Comment Writer Ffion Haf discusses the stigma surrounding people with vaginas, arguing that there is a need to start productive conversations surrounding vaginas and discharge
The lack of mainstream education on bodies with vaginas is becoming increasingly clear. As a consequence, negative connotations are created surrounding bodily anatomy, particularly vaginal anatomy. As nobody is taught about bodies with vaginas to an adequate extent, some individuals are being condemned for things they have no control over.
As a cis woman, I personally have no recollection of ever being taught about bodies with vaginas during my education. It was always something we were either expected to know or find out by ourselves. This creates an unhealthy relationship between women and their bodies, forming situations wherein women feel as though their bodies are so unnatural or disgusting. The health of biological females is so frequently overlooked or dismissed by individuals and organisations, that these bodies are inevitably stigmatised. More should be done to tackle this. Secondary education should place greater importance on the teaching of biological female health, implementing specialised lessons and workshops for everybody.
Not only is education on biological female health overlooked, but scientific research is also vastly lacking. An article by the Guardian states that ‘less than 2.5% of publicly funded research is dedicated solely to reproductive health, despite the fact that one in three women in the UK will suffer from a reproductive or gynaecological health problem.’ The needs of those with vaginas are being neglected considerably due to the fact that most of our understanding of the biologically female body comes from the perspective of cis men. In no situation can a cis man ever understand the true workings of the biologically female body when they are unable to experience it for themselves.
Due to the lack of education on the subject, cis men are so often uncomfortable discussing biologically female bodily functions, in particular the female reproductive system. According to a survey by UK gynaecological cancer charity The Eve Appeal, ‘only one in five men feels confident enough to mention a change in their partner’s vagina, and more than half of them aren’t comfortable discussing gynaecological health at all.’ Furthermore, the survey notes that only half of men were able to correctly identify the vagina on a diagram. This is alarming for those with vaginas who are in a relationship with a man. The person with whom they are most intimate with may not feel wholly comfortable with female anatomy. Worse, they may be ignorant of it.
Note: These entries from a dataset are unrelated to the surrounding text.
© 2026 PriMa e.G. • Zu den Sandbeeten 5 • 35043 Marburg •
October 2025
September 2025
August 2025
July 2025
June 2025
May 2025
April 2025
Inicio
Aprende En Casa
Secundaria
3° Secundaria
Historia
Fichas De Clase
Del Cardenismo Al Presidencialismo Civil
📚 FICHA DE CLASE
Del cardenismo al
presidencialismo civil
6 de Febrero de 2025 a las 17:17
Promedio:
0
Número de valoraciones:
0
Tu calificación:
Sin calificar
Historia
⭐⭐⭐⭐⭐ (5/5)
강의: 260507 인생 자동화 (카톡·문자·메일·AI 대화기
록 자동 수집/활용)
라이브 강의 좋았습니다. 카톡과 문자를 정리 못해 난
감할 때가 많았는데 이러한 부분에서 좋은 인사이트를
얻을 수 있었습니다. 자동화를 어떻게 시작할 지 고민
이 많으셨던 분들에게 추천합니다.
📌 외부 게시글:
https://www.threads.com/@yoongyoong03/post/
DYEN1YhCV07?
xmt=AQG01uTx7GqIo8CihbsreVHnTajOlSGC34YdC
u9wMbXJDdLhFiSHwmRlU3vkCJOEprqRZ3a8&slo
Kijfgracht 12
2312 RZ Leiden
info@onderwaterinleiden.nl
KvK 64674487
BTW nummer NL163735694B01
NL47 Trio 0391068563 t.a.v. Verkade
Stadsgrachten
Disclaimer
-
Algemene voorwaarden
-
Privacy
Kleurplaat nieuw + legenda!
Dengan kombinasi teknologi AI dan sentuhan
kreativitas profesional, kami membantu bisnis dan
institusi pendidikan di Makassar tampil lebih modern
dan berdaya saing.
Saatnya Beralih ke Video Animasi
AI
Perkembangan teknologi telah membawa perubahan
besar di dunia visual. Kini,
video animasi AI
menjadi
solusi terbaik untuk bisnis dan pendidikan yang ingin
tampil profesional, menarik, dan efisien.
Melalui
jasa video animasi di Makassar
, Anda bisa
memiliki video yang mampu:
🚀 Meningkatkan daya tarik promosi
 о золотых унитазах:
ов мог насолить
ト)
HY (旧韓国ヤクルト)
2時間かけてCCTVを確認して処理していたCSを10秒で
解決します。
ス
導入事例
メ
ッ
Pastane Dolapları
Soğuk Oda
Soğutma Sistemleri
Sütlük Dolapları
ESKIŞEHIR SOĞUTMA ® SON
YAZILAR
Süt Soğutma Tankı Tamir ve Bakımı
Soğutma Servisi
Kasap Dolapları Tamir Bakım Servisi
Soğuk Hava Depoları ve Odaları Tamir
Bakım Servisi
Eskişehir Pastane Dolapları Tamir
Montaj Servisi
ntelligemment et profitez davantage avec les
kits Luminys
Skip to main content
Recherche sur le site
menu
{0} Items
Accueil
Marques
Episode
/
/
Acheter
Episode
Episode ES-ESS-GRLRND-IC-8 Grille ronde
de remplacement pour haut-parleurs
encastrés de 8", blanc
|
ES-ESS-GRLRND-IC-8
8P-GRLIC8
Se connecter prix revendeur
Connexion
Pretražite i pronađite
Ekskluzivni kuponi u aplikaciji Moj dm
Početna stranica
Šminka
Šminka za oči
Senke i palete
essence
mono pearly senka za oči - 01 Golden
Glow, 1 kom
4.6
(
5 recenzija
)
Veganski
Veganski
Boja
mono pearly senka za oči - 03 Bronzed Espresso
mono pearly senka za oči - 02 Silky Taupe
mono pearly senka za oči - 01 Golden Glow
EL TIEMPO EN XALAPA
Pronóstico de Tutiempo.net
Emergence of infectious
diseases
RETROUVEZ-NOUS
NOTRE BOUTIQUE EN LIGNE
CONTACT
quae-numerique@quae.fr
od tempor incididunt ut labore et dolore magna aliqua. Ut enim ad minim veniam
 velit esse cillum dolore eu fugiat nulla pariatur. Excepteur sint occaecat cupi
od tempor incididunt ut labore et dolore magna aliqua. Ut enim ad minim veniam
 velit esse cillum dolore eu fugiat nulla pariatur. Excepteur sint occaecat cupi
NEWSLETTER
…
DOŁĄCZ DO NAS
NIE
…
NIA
One wonders, then, whether given the opportunity, would cis men be willing to learn about bodies with vaginas? The best way to breach this knowledge gap is with openness and normalising the matter of conversation, making everyone comfortable in discussing women’s health.
In order to prevent internalised misogynistic attitudes towards bodies with vaginas, it is important to normalise conversations surrounding anatomy, in particular, vaginal discharge. Most people with vaginas experience this internalised misogyny at some point during their lives, feeling shameful talking about topics such as discharge, despite the function itself being entirely normal. Not only is this dangerous for the mental health of the individual, but a reluctance to talk about discharge can be perilous for one’s physical health. Changes in discharge can be an indicator of many different illnesses and diseases, therefore being in touch with and normalising our bodies is vital. Nobody should ever put their life at risk due to feeling ashamed of a completely natural occurrence.
A video by Alyssa Cochran-Caggiano on Tik Tok challenged stigma towards vaginal discharge by giving viewers a tour of her bleached underwear, explaining that it is often caused by discharge. Seeing women openly discussing discharge is incredibly refreshing; it reminds us that we are not alone. In an interview with Buzzfeed, Cochran-Caggiano states that she made the video with the hope of normalising discharge, ‘Bodies leak and smell weird and make noises and no one ever talks about it, so people think what their body is doing is abnormal and they feel embarrassed.’ Videos like this help start healthy discussions about biologically female health, demonstrating the natural bodily functions that happen every day for women.
From periods to menopause, the stigma surrounding the anatomical functions of people with vaginas causes suffering and needs to be addressed through open discussions and proper information. Those with vaginas need to be called upon to know their bodies, and cis men need to make more of an effort to make people with vaginas feel comfortable in themselves regarding bodily functions. Knowing our own bodies is not brave or audacious, it is normal, and until this is understood we cannot improve our health.